The five examples are all located on the same region on chromosome 17. They describe various ranges around the TP53 cancer gene. The last identifier, rs2909430, relates to only one single nucleotide of the human genome.

This means that in order to find the effects of a deletion on a chromosome, users have to go through search engines trying various identifiers, just like looking for an address with a normal Google Web Search.

When we have run our genocoding software, articles are linked on the genome browser like this:

The first line show two genes, KKLN and PTEN. The second line highlights all mutations in databases in this area, most of them have never been mentioned in a paper. Underneath, you can see the results of the literature mapping.

Users can immediately see that most authors focussed on the right-hand part of the gene. In a separate line, you can see that the gene PTEN has been mentioned very often, in more than 9912 articles in the literature, while its immediate neighbor KKLN has been mentioned only six times.

Of more than 100 known mutations in this genomic region, only nine have been mentioned.

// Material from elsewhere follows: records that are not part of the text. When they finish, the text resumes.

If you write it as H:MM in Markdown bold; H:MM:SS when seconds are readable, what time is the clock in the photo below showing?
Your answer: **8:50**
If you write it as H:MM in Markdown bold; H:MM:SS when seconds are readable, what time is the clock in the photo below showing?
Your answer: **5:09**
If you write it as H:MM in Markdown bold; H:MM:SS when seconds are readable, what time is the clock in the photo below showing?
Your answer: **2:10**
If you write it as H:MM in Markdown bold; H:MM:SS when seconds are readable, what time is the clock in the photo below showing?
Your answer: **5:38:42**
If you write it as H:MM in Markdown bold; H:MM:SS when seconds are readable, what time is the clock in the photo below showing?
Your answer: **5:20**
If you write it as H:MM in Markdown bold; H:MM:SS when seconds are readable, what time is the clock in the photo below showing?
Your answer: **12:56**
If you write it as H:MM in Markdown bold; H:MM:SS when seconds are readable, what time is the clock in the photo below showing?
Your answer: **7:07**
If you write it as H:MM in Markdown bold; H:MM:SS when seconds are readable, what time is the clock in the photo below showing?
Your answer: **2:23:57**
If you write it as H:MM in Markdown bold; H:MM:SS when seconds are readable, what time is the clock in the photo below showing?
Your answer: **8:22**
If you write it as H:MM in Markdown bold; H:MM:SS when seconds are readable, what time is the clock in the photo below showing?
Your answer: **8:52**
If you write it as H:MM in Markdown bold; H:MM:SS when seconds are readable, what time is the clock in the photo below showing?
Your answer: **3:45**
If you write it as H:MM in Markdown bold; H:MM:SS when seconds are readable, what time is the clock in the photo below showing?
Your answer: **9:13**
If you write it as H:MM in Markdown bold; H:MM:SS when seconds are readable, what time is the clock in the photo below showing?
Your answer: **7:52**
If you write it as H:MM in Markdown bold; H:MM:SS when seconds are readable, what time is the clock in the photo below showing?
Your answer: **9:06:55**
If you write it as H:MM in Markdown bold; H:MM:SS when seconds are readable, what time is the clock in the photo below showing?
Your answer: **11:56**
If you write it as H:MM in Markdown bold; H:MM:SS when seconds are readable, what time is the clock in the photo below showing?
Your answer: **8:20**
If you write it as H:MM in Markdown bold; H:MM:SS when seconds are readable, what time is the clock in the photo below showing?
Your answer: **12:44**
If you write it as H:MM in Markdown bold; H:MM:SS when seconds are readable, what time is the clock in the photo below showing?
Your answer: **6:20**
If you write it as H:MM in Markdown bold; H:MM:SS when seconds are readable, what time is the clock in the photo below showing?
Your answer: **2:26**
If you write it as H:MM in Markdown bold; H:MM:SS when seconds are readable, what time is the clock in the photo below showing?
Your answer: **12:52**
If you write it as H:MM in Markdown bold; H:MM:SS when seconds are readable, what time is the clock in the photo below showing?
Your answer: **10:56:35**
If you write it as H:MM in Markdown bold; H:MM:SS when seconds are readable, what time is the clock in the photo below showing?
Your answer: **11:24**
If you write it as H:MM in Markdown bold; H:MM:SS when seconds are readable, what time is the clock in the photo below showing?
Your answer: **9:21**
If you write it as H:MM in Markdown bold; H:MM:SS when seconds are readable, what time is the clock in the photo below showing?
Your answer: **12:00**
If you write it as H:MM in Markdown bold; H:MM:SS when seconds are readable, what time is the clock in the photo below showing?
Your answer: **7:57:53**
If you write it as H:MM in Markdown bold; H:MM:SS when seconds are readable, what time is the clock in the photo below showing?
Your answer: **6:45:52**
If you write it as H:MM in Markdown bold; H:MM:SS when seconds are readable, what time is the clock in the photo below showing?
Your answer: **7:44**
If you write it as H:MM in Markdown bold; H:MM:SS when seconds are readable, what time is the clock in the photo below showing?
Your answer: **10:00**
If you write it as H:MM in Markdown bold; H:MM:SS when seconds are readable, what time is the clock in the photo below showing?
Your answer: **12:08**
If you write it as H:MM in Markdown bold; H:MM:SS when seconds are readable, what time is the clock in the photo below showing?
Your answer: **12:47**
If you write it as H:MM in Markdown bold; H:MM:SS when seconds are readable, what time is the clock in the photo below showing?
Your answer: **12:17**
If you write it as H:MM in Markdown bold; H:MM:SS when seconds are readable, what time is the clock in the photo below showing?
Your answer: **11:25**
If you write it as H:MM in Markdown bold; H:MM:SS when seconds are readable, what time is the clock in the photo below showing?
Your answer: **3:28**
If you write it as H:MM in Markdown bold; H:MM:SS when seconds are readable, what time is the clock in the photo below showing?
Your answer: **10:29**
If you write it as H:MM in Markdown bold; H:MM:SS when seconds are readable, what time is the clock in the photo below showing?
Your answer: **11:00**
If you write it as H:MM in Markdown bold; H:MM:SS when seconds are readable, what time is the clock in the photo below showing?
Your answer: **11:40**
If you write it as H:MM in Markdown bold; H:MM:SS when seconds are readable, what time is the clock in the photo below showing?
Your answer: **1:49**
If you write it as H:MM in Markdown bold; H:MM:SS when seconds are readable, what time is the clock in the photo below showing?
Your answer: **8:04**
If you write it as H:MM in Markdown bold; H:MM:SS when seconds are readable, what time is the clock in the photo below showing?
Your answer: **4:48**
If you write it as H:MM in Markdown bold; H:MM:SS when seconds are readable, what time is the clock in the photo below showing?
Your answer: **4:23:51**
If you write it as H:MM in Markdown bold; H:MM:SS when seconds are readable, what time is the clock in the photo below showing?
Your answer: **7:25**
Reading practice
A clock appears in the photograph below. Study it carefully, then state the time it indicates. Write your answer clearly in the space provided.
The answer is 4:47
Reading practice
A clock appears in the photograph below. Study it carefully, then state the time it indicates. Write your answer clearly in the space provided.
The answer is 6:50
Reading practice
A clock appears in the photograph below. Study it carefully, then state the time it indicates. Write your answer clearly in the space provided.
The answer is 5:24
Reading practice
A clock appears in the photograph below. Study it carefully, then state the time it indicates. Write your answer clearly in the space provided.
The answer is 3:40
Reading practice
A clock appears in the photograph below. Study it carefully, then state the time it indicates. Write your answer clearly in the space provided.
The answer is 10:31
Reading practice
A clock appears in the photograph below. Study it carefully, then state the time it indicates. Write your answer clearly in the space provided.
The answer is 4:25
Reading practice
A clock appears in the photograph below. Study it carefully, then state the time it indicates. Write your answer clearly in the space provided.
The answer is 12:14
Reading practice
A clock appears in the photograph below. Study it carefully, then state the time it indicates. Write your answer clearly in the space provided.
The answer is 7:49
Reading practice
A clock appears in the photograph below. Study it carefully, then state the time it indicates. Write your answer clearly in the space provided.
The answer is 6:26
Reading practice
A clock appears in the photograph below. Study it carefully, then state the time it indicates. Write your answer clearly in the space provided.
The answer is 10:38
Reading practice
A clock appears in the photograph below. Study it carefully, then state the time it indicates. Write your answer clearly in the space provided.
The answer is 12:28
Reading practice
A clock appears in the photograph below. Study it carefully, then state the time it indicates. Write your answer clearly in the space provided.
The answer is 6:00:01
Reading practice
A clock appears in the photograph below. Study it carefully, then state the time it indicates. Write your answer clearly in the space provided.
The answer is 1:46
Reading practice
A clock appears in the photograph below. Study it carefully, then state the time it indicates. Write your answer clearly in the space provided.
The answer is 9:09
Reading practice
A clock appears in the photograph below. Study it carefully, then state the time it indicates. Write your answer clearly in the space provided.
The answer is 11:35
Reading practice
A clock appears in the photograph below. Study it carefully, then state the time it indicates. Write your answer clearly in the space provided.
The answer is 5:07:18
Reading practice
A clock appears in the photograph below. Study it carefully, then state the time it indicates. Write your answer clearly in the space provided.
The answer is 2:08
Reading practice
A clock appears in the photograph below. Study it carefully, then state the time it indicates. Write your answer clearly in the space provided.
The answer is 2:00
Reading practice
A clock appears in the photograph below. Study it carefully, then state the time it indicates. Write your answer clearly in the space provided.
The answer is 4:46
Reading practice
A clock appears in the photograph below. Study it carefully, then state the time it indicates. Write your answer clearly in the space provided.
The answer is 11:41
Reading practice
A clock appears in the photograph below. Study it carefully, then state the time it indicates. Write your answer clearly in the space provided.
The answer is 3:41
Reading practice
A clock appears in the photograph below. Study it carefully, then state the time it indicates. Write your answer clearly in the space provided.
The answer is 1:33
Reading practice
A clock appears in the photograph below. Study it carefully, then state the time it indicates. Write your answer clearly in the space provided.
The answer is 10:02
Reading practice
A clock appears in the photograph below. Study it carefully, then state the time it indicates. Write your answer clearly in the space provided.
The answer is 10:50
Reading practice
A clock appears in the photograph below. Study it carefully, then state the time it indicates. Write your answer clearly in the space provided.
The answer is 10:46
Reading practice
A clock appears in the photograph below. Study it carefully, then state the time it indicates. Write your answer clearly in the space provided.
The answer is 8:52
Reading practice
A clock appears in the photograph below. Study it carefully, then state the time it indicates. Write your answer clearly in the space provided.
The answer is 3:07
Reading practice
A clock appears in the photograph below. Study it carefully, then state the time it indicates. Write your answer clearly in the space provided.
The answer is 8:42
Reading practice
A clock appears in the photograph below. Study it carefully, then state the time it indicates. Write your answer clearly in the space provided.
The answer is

Users can now click on all these highlighted features and get redirected to the title, snippet and the authors of the article, with a direct link to the fulltext article on the publisher's webpage.

Here is an example click on one of the mutations:

Highlighted is a snippet around the mention, similar to what Google Scholar shows:

Note that to find this hit with a search engine like Google Scholar or Bing Academic alone, one would have to go through all the thousands of articles that mentioned the gene PTEN or alternatively search for all mutation identifiers in this genomic region of PTEN, of which there are at least 100.

What our software does

  • It requests Medline entries for a journal, downloads a PDF from the publishers' server (not more than 3 per minute)
  • It converts the PDF (or Microsoft Office, XML, etc) to text
  • The text is searched for these genomic identifiers:
    • Species names from NCBI Taxonomy
    • Official HGNC Gene symbols from genenames.org
    • Cytogenetic Bands (simplified version of the ISCN standard)
    • SNP Mutation identifiers (currently only dbSNP identifiers, planned: synonyms)
    • (planned: STS marker names from NCBI UniSTS)
    • DNA and protein sequences (details see below)
  • For all but the last category, the article and snippet are linked from the genome browser at the respective genomic location
  • For DNA and protein sequences, finding the right location involves many steps that are CPU-intensive and are run on our genomics compute cluster. We have described them earlier in an article in the journal Bioinformatics.
  • Summary

    Our software links articles from the genomic locations that they discuss, in a more comprehensive way than normal keyword searches. We believe this provides benefits to the biomedical research community and to the publishing industry alike.